New Recruits Boost TRU Hoops Roster

  Posted on: October 8, 2005

By BRONWEN SCOTT

KAMLOOPS-Thompson Rivers University men’s basketball coach Nevin Gleddie is filling in the blanks left by graduating students, and he’s very happy with the results.

“We are very pleased to have in place what I believe will be a very exciting team to watch, and a team that can compete with anyone in the country,” he said.

Gleddie, whose team won national gold in its final year of play in the Canadian Colleges Athletics Association (CCAA), is looking to field a strong team in its first year of competition in Canadian Interuniversity Sports (CIS) Canada West conference. He’s also looking to maintain a balance and keep continuity in his roster, so he’s recruited one high-school grad and three other players with varsity basketball experience, one of whom played CIS last year.

Josh Booy, a Salmon Arm Secondary grad who played for the UCC Sun Demons for two years before heading east, said he “personally did well” in CIS play for the University of Ottawa last year, and is upbeat about the WolfPack.

“I’m excited about playing in the CIS again,” said Booy. “Nevin’s team is very good. I think we’re going to be underestimated a lot next year, and I think we’re going to surprise a lot of people.”

Gleddie is looking to the bachelor of arts student, who has two years of eligibility left, to play a major role next season. “He is an extremely hard worker with a lot of strength and athleticism. He will fill a key role in defending in the post and offensive rebounding.”

Another key recruit with two years of eligibility left is Chris Veale, who led the BCCAA in scoring when he played for OUC in 2003/04. Veale, a chemistry major who took year off varsity basketball last year to concentrate on his studies, has been practicing with the Okanagan team and playing in men’s rec leagues to keep on top of his game.

“I think college play has prepared me for CIS play,” he said. “The WolfPack is a very well-coached team, and I’m pretty determined. Hopefully, I’ll meet people’s expectations.”

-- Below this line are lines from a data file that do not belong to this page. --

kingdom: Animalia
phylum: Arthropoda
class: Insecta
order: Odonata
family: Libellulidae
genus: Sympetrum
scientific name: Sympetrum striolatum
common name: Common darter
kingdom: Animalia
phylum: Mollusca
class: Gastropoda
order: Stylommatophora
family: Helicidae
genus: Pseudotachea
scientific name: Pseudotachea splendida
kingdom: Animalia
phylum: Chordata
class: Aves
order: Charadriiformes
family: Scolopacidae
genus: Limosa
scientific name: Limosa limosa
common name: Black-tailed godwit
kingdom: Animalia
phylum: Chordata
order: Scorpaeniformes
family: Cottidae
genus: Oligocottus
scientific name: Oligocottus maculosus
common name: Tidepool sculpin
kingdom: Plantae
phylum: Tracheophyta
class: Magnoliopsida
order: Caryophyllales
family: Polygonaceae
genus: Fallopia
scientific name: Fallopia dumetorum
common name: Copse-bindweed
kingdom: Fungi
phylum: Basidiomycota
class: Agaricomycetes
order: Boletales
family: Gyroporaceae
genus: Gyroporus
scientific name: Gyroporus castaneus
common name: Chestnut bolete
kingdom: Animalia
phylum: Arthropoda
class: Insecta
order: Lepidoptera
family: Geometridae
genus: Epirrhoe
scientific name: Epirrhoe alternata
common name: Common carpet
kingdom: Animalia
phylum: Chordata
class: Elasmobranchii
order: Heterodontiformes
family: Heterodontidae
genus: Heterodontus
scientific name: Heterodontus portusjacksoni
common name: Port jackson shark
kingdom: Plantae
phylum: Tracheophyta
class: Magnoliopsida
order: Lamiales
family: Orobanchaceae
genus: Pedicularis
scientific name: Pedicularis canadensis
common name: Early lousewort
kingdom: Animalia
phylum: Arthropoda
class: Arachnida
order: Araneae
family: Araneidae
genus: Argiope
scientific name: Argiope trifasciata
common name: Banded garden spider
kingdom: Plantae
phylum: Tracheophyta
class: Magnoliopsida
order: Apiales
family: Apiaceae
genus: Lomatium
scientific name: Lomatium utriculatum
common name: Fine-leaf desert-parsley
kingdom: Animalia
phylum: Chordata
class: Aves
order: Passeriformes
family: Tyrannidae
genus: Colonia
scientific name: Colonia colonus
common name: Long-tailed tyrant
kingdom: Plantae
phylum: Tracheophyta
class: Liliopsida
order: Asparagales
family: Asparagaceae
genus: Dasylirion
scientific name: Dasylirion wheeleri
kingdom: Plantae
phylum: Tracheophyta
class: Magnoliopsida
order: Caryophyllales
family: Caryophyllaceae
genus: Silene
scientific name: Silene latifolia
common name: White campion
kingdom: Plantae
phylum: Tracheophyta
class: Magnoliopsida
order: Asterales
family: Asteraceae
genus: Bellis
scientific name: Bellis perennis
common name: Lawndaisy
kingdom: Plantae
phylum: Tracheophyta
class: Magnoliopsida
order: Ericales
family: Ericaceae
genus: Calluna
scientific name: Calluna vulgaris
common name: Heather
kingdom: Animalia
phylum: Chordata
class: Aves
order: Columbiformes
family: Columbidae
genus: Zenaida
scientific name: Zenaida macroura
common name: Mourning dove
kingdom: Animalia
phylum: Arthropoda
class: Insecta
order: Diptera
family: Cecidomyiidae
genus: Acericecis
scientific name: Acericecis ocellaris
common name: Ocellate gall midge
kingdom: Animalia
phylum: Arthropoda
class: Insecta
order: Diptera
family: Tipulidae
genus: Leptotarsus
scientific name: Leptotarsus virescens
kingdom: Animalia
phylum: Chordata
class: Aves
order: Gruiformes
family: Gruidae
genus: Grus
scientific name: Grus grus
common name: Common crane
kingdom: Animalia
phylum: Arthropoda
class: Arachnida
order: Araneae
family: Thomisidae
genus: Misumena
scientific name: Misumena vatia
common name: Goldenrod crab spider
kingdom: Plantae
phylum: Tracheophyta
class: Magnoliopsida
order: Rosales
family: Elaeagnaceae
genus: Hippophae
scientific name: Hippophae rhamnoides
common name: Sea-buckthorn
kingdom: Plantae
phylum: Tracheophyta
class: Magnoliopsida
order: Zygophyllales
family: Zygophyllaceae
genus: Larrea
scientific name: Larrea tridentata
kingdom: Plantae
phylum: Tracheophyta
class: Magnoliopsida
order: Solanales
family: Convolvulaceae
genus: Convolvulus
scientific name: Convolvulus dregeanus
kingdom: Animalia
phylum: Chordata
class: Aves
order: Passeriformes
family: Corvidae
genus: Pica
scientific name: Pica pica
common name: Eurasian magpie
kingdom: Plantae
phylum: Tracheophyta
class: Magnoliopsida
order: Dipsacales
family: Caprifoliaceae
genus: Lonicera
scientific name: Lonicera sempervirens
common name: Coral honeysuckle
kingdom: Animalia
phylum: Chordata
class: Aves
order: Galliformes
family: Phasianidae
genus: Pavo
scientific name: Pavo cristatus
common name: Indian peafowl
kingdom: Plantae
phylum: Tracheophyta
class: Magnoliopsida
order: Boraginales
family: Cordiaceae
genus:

Gleddie expects Veale to make an immediate impact. “This tough, quick and versatile point guard pushes the ball very well and can pressure the ball at the other end. Chris will fit seamlessly into our style of play,” he said.

Joey Farebrother, now entering his third year of eligibility, also joins the WolfPack after a hiatus from varsity basketball. A second team all-star when he played for the UCC Sun Demons in 2002/03, Farebrother, who hails from Prince George, is excited to come back, but humble.

“I’ve always wanted to play CIS. It’ll be tough, but it should be okay,” he said.

His coach has much more confidence in his new recruit. “Joey can downright score inside and out,” said Gleddie. “He is a tremendous 3-point shooter, but with his athleticism and size, he’s also dangerous at the rim. His ability to elevate makes him a very exciting player to watch in transition.”

Gleddie’s also excited about his youngest recruit, and the first high school recruit to commit to the WolfPack. Charlie Spurr, a BC provincial high school first team all-star for the past two year, is looking to run with the Pack for his entire eligibility. “I hope to take basketball as far as I can,” he said. “I hope to have five good years at TRU.”

The Victoria student, who is enrolled in first-year arts courses at TRU, knows it’s a big leap from high school to university play. “It’s a pretty tough transition, but I think I’m ready,” he said.

Gleddie agreed. “Charlie is a very talented young player with a lot of potential yet untapped. He brings a lot of championship experience to the team, and I believe he will be a great player in this league,” he said.

“He has an intense desire to win. He’s a pitbull on defense and can hit the pullup jumper and take it to the rim with anyone. We are very pleased to have one of the best point guards in the province play for us next season.”